La delegación oficial que acompaña a Milei en su viaje es bastante reducida. Junto a él se encuentran el ministro de Economía, Luis "Toto" Caputo, y el canciller Pablo Quirno, mientras que Karina Milei optó por permanecer en el país. En las últimas horas, ha resurgido el debate sobre posibles sucesores para Adorni, aunque el funcionario se encuentra preparando su participación en la reunión de la mesa política programada para el próximo viernes.

En el contexto de un posible cambio en el gabinete, algunos analistas sugieren que la renuncia de Adorni podría no ser la única modificación necesaria. Existen propuestas que buscan implementar varios cambios simultáneamente, con el objetivo de mejorar la imagen del gobierno ante la ciudadanía.

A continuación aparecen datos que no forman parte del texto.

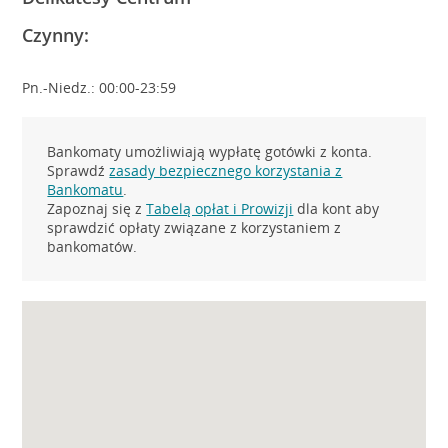
Czynny:
Pn.-Niedz.: 00:00-23:59
Bankomaty umożliwiają wypłatę gotówki z konta.
Sprawdź
zasady bezpiecznego korzystania z
Bankomatu
.
Zapoznaj się z
Tabelą opłat i Prowizji
dla kont aby
sprawdzić opłaty związane z korzystaniem z
bankomatów.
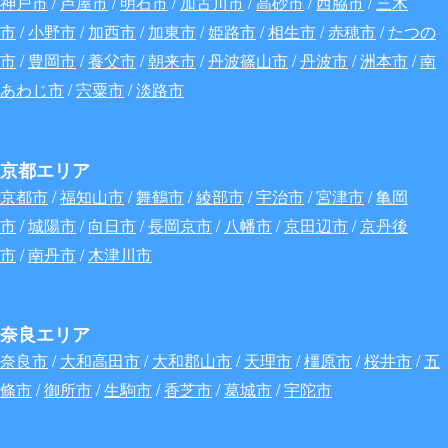
神戸市
/
芦屋市
/
明石市
/
加古川市
/
高砂市
/
西脇市
/
三木
市
/
小野市
/
加西市
/
加東市
/
姫路市
/
相生市
/
赤穂市
/
たつの
市
/
豊岡市
/
養父市
/
朝来市
/
丹波篠山市
/
丹波市
/
洲本市
/
南
あわじ市
/
宍粟市
/
淡路市
京都エリア
京都市
/
福知山市
/
舞鶴市
/
綾部市
/
宇治市
/
宮津市
/
亀岡
市
/
城陽市
/
向日市
/
長岡京市
/
八幡市
/
京田辺市
/
京丹後
市
/
南丹市
/
木津川市
奈良エリア
奈良市
/
大和高田市
/
大和郡山市
/
天理市
/
橿原市
/
桜井市
/
五
條市
/
御所市
/
生駒市
/
香芝市
/
葛城市
/
宇陀市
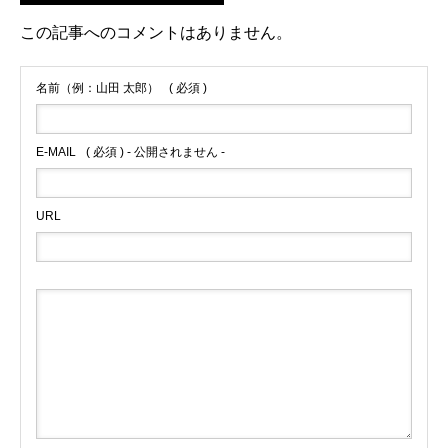
この記事へのコメントはありません。
名前（例：山田 太郎）
( 必須 )
E-MAIL
( 必須 ) - 公開されません -
URL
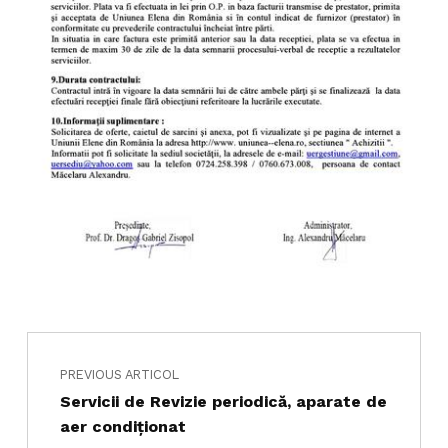
Navigare în articole
Skip back to main navigation
PREVIOUS ARTICOL
Servicii de Revizie periodică, aparate de
aer condiționat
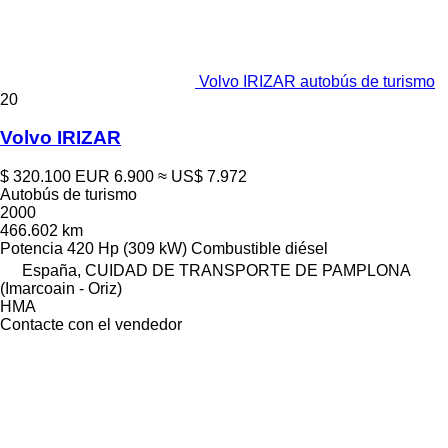
Volvo IRIZAR autobús de turismo
20
Volvo IRIZAR
$ 320.100
EUR 6.900
≈ US$ 7.972
Autobús de turismo
2000
466.602 km
Potencia
420 Hp (309 kW)
Combustible
diésel
España, CUIDAD DE TRANSPORTE DE PAMPLONA
(Imarcoain - Oriz)
HMA
Contacte con el vendedor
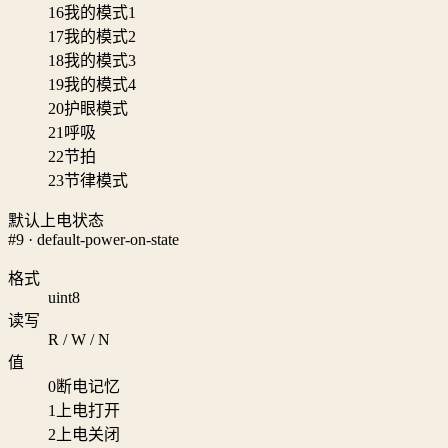
16
我的模式1
17
我的模式2
18
我的模式3
19
我的模式4
20
护眼模式
21
呼吸
22
节拍
23
节律模式
默认上电状态
#9 · default-power-on-state
格式
uint8
读写
R / W / N
值
0
断电记忆
1
上电打开
2
上电关闭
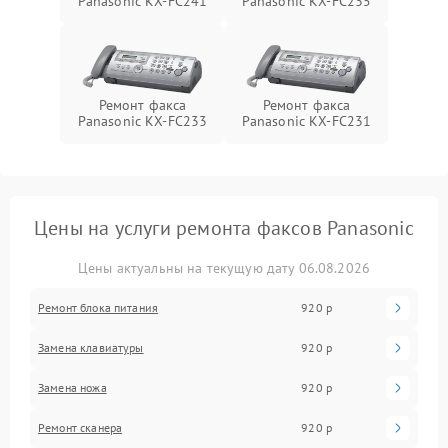
Panasonic KX-FC241
Panasonic KX-FC235
Ремонт факса
Ремонт факса
Panasonic KX-FC233
Panasonic KX-FC231
Цены на услуги ремонта факсов Panasonic
Цены актуальны на текущую дату 06.08.2026
Ремонт блока питания
920 р
Замена клавиатуры
920 р
Замена ножа
920 р
Ремонт сканера
920 р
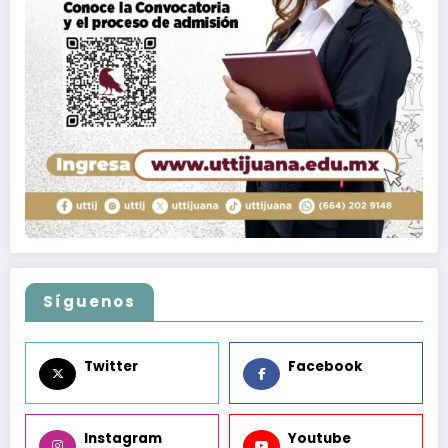
Síguenos
Twitter
Facebook
Instagram
Youtube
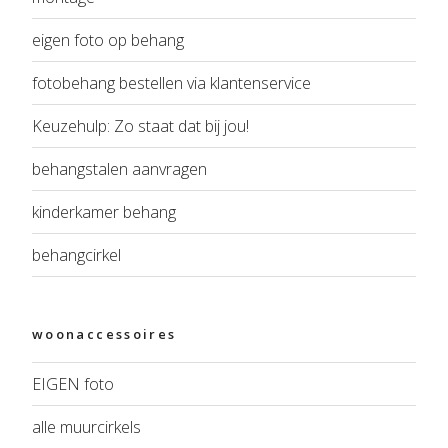
eigen foto op behang
fotobehang bestellen via klantenservice
Keuzehulp: Zo staat dat bij jou!
behangstalen aanvragen
kinderkamer behang
behangcirkel
woonaccessoires
EIGEN foto
alle muurcirkels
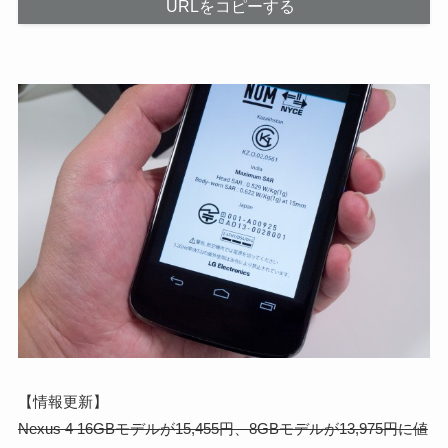
URLをコピーする
【情報更新】
Nexus 4 16GBモデルが15,455円、8GBモデルが13,975円に値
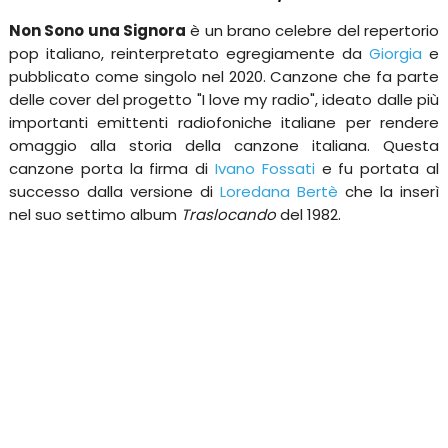
Non Sono una Signora
è un brano celebre del repertorio
pop italiano, reinterpretato egregiamente da
Giorgia
e
pubblicato come singolo nel 2020. Canzone che fa parte
delle cover del progetto "I love my radio", ideato dalle più
importanti emittenti radiofoniche italiane per rendere
omaggio alla storia della canzone italiana. Questa
canzone porta la firma di
Ivano Fossati
e fu portata al
successo dalla versione di
Loredana Bertè
che la inserì
nel suo settimo album
Traslocando
del 1982.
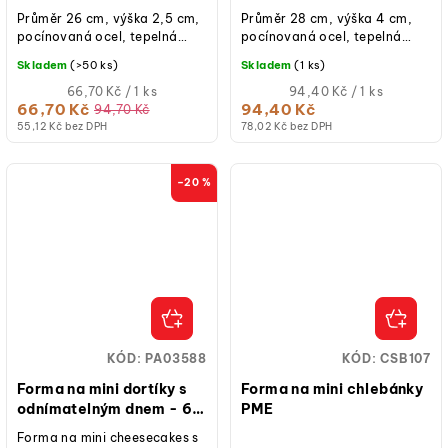
Průměr 26 cm, výška 2,5 cm,
Průměr 28 cm, výška 4 cm,
pocínovaná ocel, tepelná
pocínovaná ocel, tepelná
odolnost do 190 °C, ruční
odolnost do 190 °C, ruční
Skladem
(>50 ks)
Skladem
(1 ks)
mytí.
mytí.
Měrná
Měrná
66,70 Kč / 1 ks
94,40 Kč / 1 ks
cena:
cena:
66,70 Kč
94,40 Kč
94,70 Kč
55,12 Kč bez DPH
78,02 Kč bez DPH
–20 %
KÓD:
PA03588
KÓD:
CSB107
Forma na mini dortíky s
Forma na mini chlebánky
odnímatelným dnem - 6
PME
pozic
Forma na mini cheesecakes s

Se menciona la posibilidad de que Adorni asuma responsabilidades en áreas vinculadas a Santiago Caputo, lo que generaría aún más incertidumbre en un entorno donde en la Casa Rosada ya no se considera que "lo peor haya pasado".

Durante esta semana, se espera la declaración de un hijo de una de las jubiladas que prestaron dinero a Adorni, lo que añade más tensión a un escenario judicial que avanza con rapidez. La libertad de acción del gobierno y su capacidad de respuesta a la crisis se ven amenazadas por un sistema judicial que no muestra signos de relentización y que filtra a los medios de comunicación detalles sobre cada declaración, lo que podría complicar aún más la situación del oficialismo.

Un reciente informe de la consultora Zuban Córdoba revela que el 57,3% de los argentinos tiene una percepción negativa del gobierno de Milei, en contraste con un 42,3% que mantiene una opinión favorable. Este dato puede ser interpretado de diversas maneras. Desde una perspectiva política, dos senadores, uno del peronismo y otro de la UCR, junto a un dirigente de la CGT, coincidieron en que, a pesar de la caída en la imagen oficial, no existe una figura opositora que logre canalizar ese descontento popular.

Por otro lado, Gustavo Córdoba, director de la consultora, ofrece una lectura más profunda sobre el fenómeno. "Tendemos a sobrestimar la capacidad de los gobiernos y a subestimar el contexto", afirma. En este sentido, el contexto económico se convierte en un actor clave que influye en la percepción ciudadana. "Pensar que nadie capitaliza el descontento hacia Milei es un error; el clima de opinión muestra un antimileísmo que supera el 60%", añade Córdoba.

El analista también destaca que la falta de una representación unificada del descontento es comprensible, dado que el tiempo es un factor importante. En situaciones de voto castigo, la tendencia es que dicha postura se dirija contra el oficialismo. Milei, en este sentido, ha sido visto como una herramienta de castigo que podría repetirse en las próximas elecciones, especialmente si no hay una mejora en el poder adquisitivo de la población. La clave, según Córdoba, radica en la capacidad de la oposición para unificarse en torno a temas fundamentales como la educación y la salud pública. Los ciudadanos ya tienen claro lo que no quieren; ahora falta definir lo que sí desean para el futuro.

Estos datos, aunque el oficialismo intenta minimizar su impacto, han generado una fuerte inquietud en el seno del gobierno. Algunos miembros del gabinete creen que están perdiendo una oportunidad crucial para implementar reformas necesarias. Aseguran que, después del Mundial, será mucho más difícil avanzar en cambios significativos, ya que la campaña electoral comenzará a tomar protagonismo, complicando los acuerdos con opositores considerados "moderados". En este marco, las bases libertarias en redes sociales, organizadas bajo el lema "Las Fuerzas del Cielo", también se encuentran en movimiento, elevando la tensión en un panorama político que se presenta cada vez más desafiante.